3.6 For those reasons I fully supported the view of the Court that this appeal itself was moot and that, therefore, no useful purpose would be served by considering whether L.E.G. might have been entitled to any form of order concerning legal aid to assist it in pursuing what has become a moot appeal.

4. Conclusions
4.1 For the reasons set out in this judgment I supported the view of the Court, already enunciated, that the appeal brought by L.E.G. against the refusal of Hanna J. to permit them to participate in the underlying proceedings was moot. I have also set out the reasons why I supported the Court’s view that this was not one of those exceptional cases where it might be appropriate for the Court to entertain an appeal even though it was moot.

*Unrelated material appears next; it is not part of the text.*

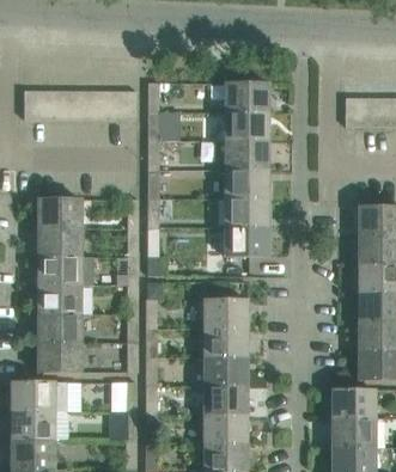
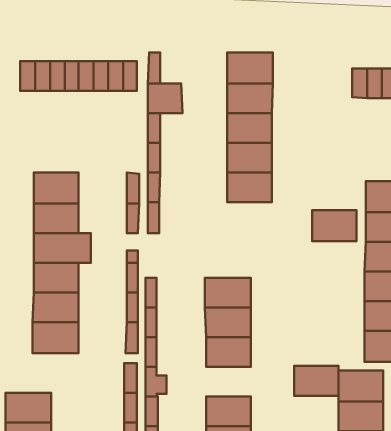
building: [225,226,268,256] -> [312,210,357,241]
building: [11,380,67,410] -> none
building: [205,385,248,413] -> [294,366,339,396]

4.2 Given that there was no basis, therefore, on which this underlying appeal could proceed, I agreed with the view of the Court that no useful purpose would be served by entertaining an application in respect of possible legal aid which related to an appeal which could not go on in any event. In those circumstances I agreed that it was appropriate both to refuse the application then before the Court and also to treat the substantive appeal as moot with the result that the appeal should be dismissed.